* Dataset content
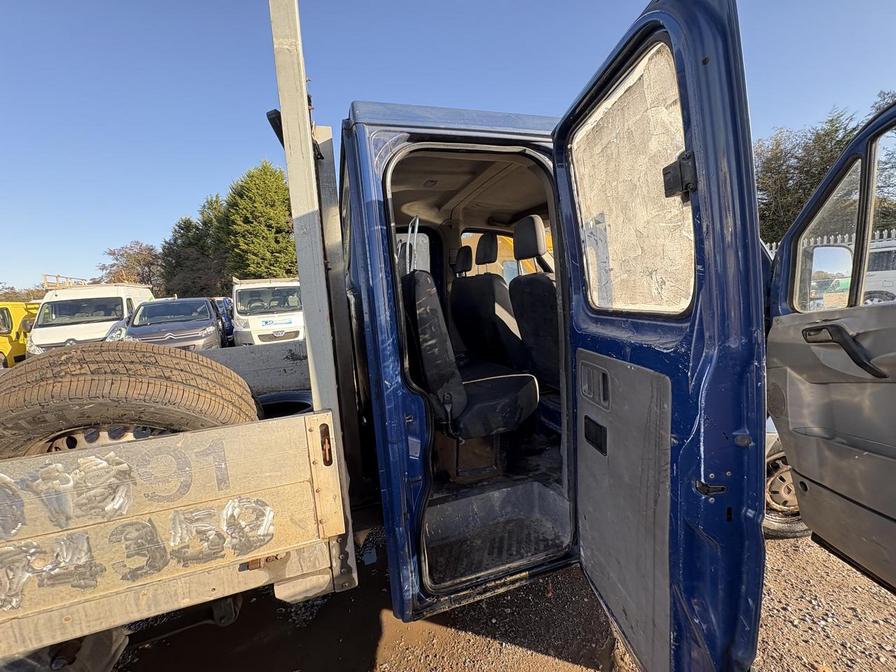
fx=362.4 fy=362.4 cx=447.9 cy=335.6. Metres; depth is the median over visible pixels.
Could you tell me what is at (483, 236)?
seat
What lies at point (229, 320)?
blue car
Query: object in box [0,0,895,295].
sky
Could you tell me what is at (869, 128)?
van door
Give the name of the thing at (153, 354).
spare tire
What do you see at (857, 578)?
gravel ground
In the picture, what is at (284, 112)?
metal post
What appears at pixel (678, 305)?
door window
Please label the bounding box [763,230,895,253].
fence
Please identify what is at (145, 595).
truck
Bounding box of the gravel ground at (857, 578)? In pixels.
[110,527,895,671]
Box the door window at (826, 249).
[790,155,869,312]
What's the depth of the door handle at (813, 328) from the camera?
1.14 m
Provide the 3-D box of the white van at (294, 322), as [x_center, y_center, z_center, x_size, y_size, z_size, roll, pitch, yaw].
[-5.306,-0.648,11.659,2.065,2.322,5.942,-5,7,-19]
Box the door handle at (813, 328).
[802,323,885,377]
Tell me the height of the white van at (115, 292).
2.248 m
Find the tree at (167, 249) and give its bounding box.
[160,195,230,298]
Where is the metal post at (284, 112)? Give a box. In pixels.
[269,0,340,433]
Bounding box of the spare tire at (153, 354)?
[0,342,258,457]
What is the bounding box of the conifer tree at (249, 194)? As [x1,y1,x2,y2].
[223,161,297,279]
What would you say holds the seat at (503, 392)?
in the truck at (145, 595)
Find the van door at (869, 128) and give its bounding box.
[762,97,895,596]
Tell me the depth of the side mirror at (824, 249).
1.36 m
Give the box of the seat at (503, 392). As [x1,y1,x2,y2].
[403,234,539,438]
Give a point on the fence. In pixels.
(839, 236)
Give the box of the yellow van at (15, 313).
[0,301,38,367]
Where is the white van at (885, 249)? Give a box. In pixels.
[864,240,895,304]
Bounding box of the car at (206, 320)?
[125,296,222,350]
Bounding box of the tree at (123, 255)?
[100,241,163,289]
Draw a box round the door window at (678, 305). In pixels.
[569,38,696,315]
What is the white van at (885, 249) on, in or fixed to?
on the ground
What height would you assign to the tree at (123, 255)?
8.124 m
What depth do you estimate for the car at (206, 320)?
8.70 m
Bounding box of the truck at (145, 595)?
[2,0,812,668]
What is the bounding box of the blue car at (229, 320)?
[212,296,234,345]
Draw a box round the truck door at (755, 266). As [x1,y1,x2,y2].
[554,0,769,671]
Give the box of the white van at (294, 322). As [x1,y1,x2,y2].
[231,277,303,345]
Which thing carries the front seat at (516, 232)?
in the truck at (145, 595)
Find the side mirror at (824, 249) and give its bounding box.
[796,244,852,311]
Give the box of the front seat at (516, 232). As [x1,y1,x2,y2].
[509,215,559,387]
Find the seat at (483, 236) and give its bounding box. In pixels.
[450,229,522,363]
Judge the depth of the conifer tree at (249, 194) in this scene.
19.67 m
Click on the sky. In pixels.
(486, 95)
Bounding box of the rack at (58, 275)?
[43,274,88,288]
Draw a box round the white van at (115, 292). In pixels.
[29,283,156,353]
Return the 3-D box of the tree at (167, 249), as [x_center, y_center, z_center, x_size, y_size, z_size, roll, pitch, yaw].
[-16.805,-4.898,25.616,5.454,9.385,5.477,-5,7,-19]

* Work request
Please print everything in the material exactly, apart from the pictures.

* Task output
fx=362.4 fy=362.4 cx=447.9 cy=335.6. Metres; depth is the median over visible pixels.
Could you tell me what is at (483, 236)?
seat
What lies at point (229, 320)?
blue car
Query: object in box [0,0,895,295].
sky
Could you tell me what is at (869, 128)?
van door
Give the name of the thing at (153, 354).
spare tire
What do you see at (857, 578)?
gravel ground
In the picture, what is at (284, 112)?
metal post
What appears at pixel (678, 305)?
door window
Please label the bounding box [763,230,895,253].
fence
Please identify what is at (145, 595).
truck
Bounding box of the gravel ground at (857, 578)? In pixels.
[110,527,895,671]
Box the door window at (826, 249).
[790,155,869,312]
What's the depth of the door handle at (813, 328) from the camera?
1.14 m
Provide the 3-D box of the white van at (294, 322), as [x_center, y_center, z_center, x_size, y_size, z_size, roll, pitch, yaw].
[-5.306,-0.648,11.659,2.065,2.322,5.942,-5,7,-19]
Box the door handle at (813, 328).
[802,323,885,377]
Tell me the height of the white van at (115, 292).
2.248 m
Find the tree at (167, 249) and give its bounding box.
[160,195,230,298]
Where is the metal post at (284, 112)? Give a box. In pixels.
[269,0,340,433]
Bounding box of the spare tire at (153, 354)?
[0,342,258,457]
What is the bounding box of the conifer tree at (249, 194)? As [x1,y1,x2,y2].
[223,161,297,279]
What would you say holds the seat at (503, 392)?
in the truck at (145, 595)
Find the van door at (869, 128) and give its bounding box.
[762,97,895,596]
Tell me the depth of the side mirror at (824, 249).
1.36 m
Give the box of the seat at (503, 392). As [x1,y1,x2,y2].
[403,234,539,438]
Give a point on the fence. In pixels.
(839, 236)
Give the box of the yellow van at (15, 313).
[0,301,38,367]
Where is the white van at (885, 249)? Give a box. In pixels.
[864,240,895,304]
Bounding box of the car at (206, 320)?
[125,296,222,350]
Bounding box of the tree at (123, 255)?
[100,241,163,289]
Draw a box round the door window at (678, 305). In pixels.
[569,38,696,315]
What is the white van at (885, 249) on, in or fixed to?
on the ground
What height would you assign to the tree at (123, 255)?
8.124 m
What depth do you estimate for the car at (206, 320)?
8.70 m
Bounding box of the truck at (145, 595)?
[2,0,812,668]
What is the bounding box of the blue car at (229, 320)?
[212,296,234,345]
Draw a box round the truck door at (755, 266). As [x1,y1,x2,y2].
[554,0,769,671]
Give the box of the white van at (294, 322). As [x1,y1,x2,y2].
[231,277,303,345]
Which thing carries the front seat at (516, 232)?
in the truck at (145, 595)
Find the side mirror at (824, 249) and give its bounding box.
[796,244,852,311]
Give the box of the front seat at (516, 232). As [x1,y1,x2,y2].
[509,215,559,387]
Find the seat at (483, 236) and give its bounding box. In pixels.
[450,229,522,363]
Judge the depth of the conifer tree at (249, 194) in this scene.
19.67 m
Click on the sky. In pixels.
(486, 95)
Bounding box of the rack at (58, 275)?
[43,274,88,288]
Draw a box round the white van at (115, 292). In pixels.
[29,283,156,353]
Return the 3-D box of the tree at (167, 249), as [x_center, y_center, z_center, x_size, y_size, z_size, roll, pitch, yaw].
[-16.805,-4.898,25.616,5.454,9.385,5.477,-5,7,-19]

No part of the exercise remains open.